## Directive
Please copy out the text lines of the data below word for word, leaving out the pictures.

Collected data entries
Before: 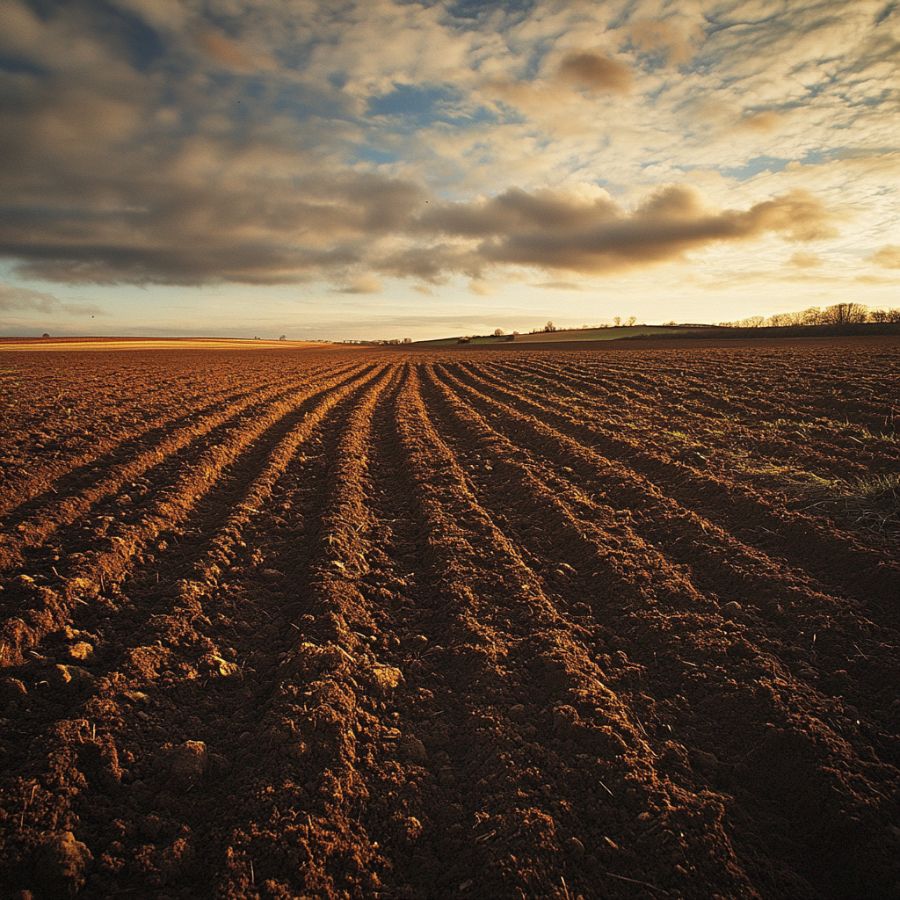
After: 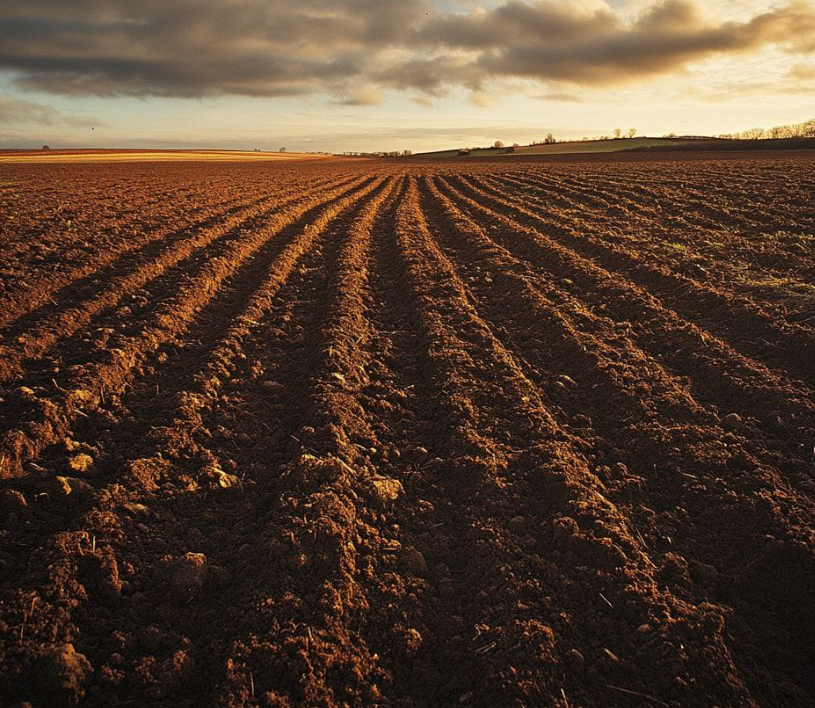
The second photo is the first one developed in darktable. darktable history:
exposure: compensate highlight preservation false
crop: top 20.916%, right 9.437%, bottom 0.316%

## Problem solution
Before: 
After: 
The second photo is the first one developed in darktable. darktable history:
exposure: compensate highlight preservation false
crop: top 20.916%, right 9.437%, bottom 0.316%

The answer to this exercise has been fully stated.